(Your goal) How do the lines below between the ones holding "Isabel Campodarve MD, Roland" and "Background: We aimed", inclusive, read? Give them again exactly, with no other lines.

Extracted page text data:
------------------------------------

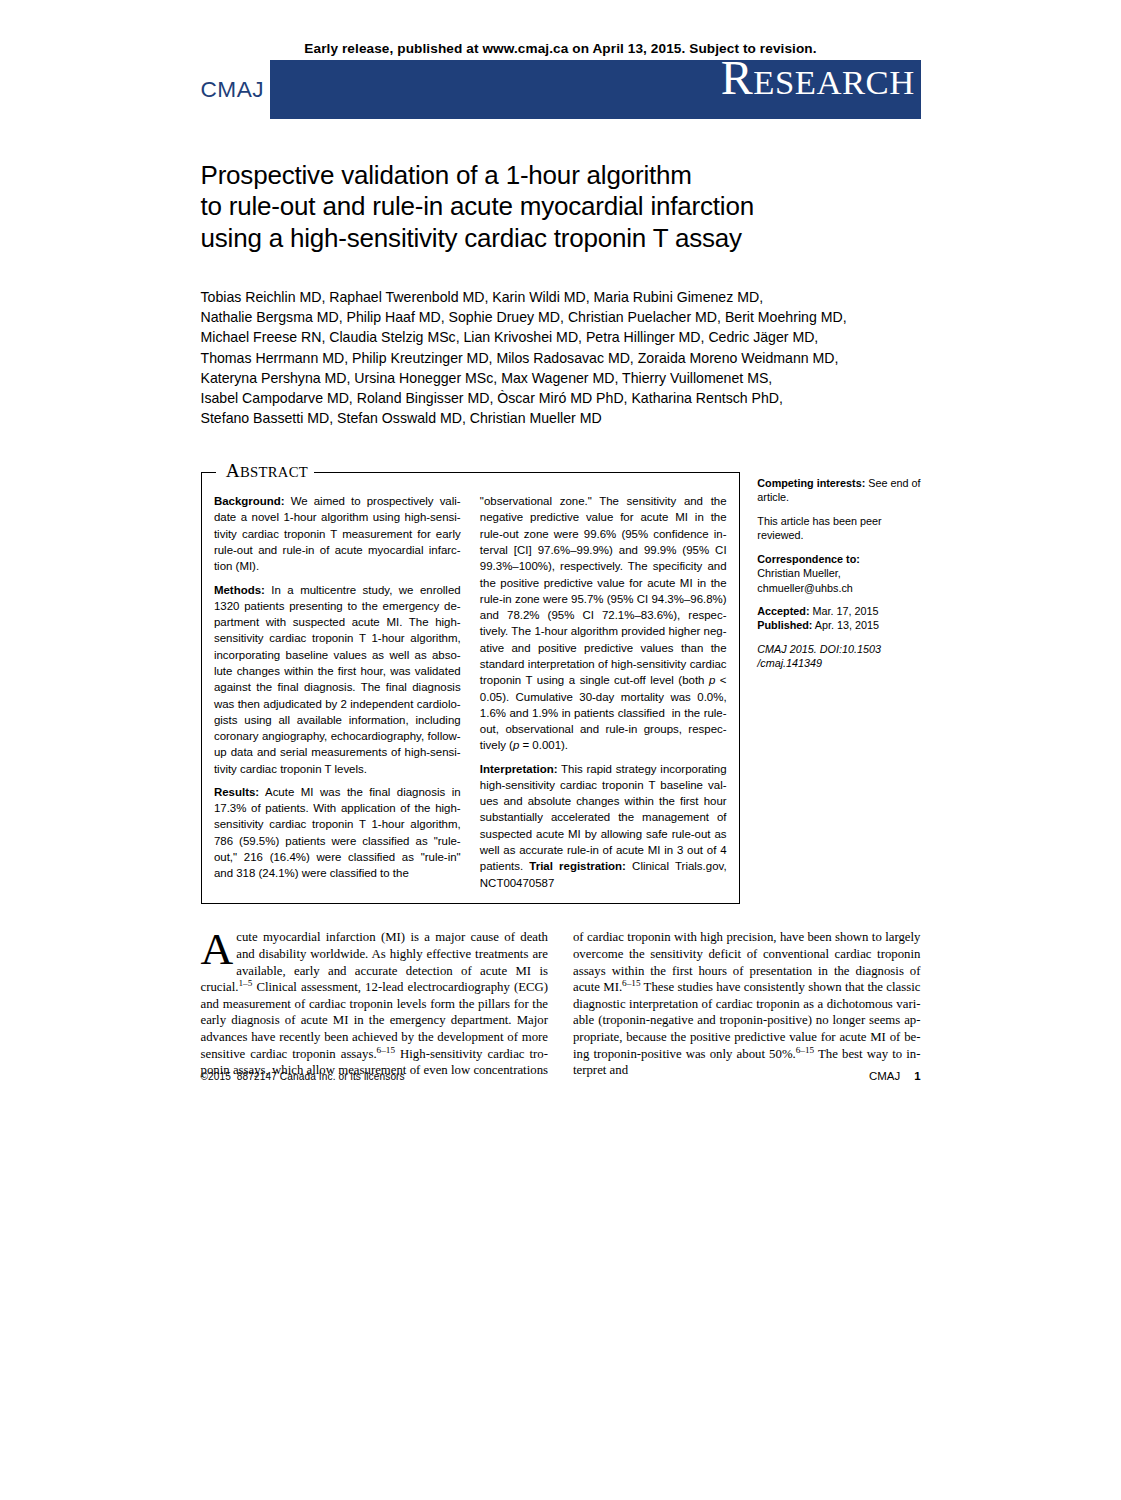Early release, published at www.cmaj.ca on April 13, 2015. Subject to revision.
CMAJ
RESEARCH
Prospective validation of a 1-hour algorithm
to rule-out and rule-in acute myocardial infarction
using a high-sensitivity cardiac troponin T assay
Tobias Reichlin MD, Raphael Twerenbold MD, Karin Wildi MD, Maria Rubini Gimenez MD,
Nathalie Bergsma MD, Philip Haaf MD, Sophie Druey MD, Christian Puelacher MD, Berit Moehring MD,
Michael Freese RN, Claudia Stelzig MSc, Lian Krivoshei MD, Petra Hillinger MD, Cedric Jäger MD,
Thomas Herrmann MD, Philip Kreutzinger MD, Milos Radosavac MD, Zoraida Moreno Weidmann MD,
Kateryna Pershyna MD, Ursina Honegger MSc, Max Wagener MD, Thierry Vuillomenet MS,
Isabel Campodarve MD, Roland Bingisser MD, Òscar Miró MD PhD, Katharina Rentsch PhD,
Stefano Bassetti MD, Stefan Osswald MD, Christian Mueller MD
ABSTRACT
Background: We aimed to prospectively validate a novel 1-hour algorithm using high-sensitivity cardiac troponin T measurement for early rule-out and rule-in of acute myocardial infarction (MI).
Methods: In a multicentre study, we enrolled 1320 patients presenting to the emergency department with suspected acute MI. The high-sensitivity cardiac troponin T 1-hour algorithm, incorporating baseline values as well as absolute changes within the first hour, was validated against the final diagnosis. The final diagnosis was then adjudicated by 2 independent cardiologists using all available information, including coronary angiography, echocardiography, follow-up data and serial measurements of high-sensitivity cardiac troponin T levels.
Results: Acute MI was the final diagnosis in 17.3% of patients. With application of the high-sensitivity cardiac troponin T 1-hour algorithm, 786 (59.5%) patients were classified as "rule-out," 216 (16.4%) were classified as "rule-in" and 318 (24.1%) were classified to the
"observational zone." The sensitivity and the negative predictive value for acute MI in the rule-out zone were 99.6% (95% confidence interval [CI] 97.6%–99.9%) and 99.9% (95% CI 99.3%–100%), respectively. The specificity and the positive predictive value for acute MI in the rule-in zone were 95.7% (95% CI 94.3%–96.8%) and 78.2% (95% CI 72.1%–83.6%), respectively. The 1-hour algorithm provided higher negative and positive predictive values than the standard interpretation of high-sensitivity cardiac troponin T using a single cut-off level (both p < 0.05). Cumulative 30-day mortality was 0.0%, 1.6% and 1.9% in patients classified in the rule-out, observational and rule-in groups, respectively (p = 0.001).
Interpretation: This rapid strategy incorporating high-sensitivity cardiac troponin T baseline values and absolute changes within the first hour substantially accelerated the management of suspected acute MI by allowing safe rule-out as well as accurate rule-in of acute MI in 3 out of 4 patients. Trial registration: Clinical Trials.gov, NCT00470587
Competing interests: See end of article.
This article has been peer reviewed.
Correspondence to:
Christian Mueller,
chmueller@uhbs.ch
Accepted: Mar. 17, 2015
Published: Apr. 13, 2015
CMAJ 2015. DOI:10.1503
/cmaj.141349
Acute myocardial infarction (MI) is a major cause of death and disability worldwide. As highly effective treatments are available, early and accurate detection of acute MI is crucial.1–5 Clinical assessment, 12-lead electrocardiography (ECG) and measurement of cardiac troponin levels form the pillars for the early diagnosis of acute MI in the emergency department. Major advances have recently been achieved by the development of more sensitive cardiac troponin assays.6–15 High-sensitivity cardiac troponin assays, which allow measurement of even low concentrations of cardiac troponin with high precision, have been shown to largely overcome the sensitivity deficit of conventional cardiac troponin assays within the first hours of presentation in the diagnosis of acute MI.6–15 These studies have consistently shown that the classic diagnostic interpretation of cardiac troponin as a dichotomous variable (troponin-negative and troponin-positive) no longer seems appropriate, because the positive predictive value for acute MI of being troponin-positive was only about 50%.6–15 The best way to interpret and
©2015 8872147 Canada Inc. or its licensors
CMAJ1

------------------------------------

(Answer for this exercise)
Isabel Campodarve MD, Roland Bingisser MD, Òscar Miró MD PhD, Katharina Rentsch PhD,
Stefano Bassetti MD, Stefan Osswald MD, Christian Mueller MD
ABSTRACT
Background: We aimed to prospectively validate a novel 1-hour algorithm using high-sensitivity cardiac troponin T measurement for early rule-out and rule-in of acute myocardial infarction (MI).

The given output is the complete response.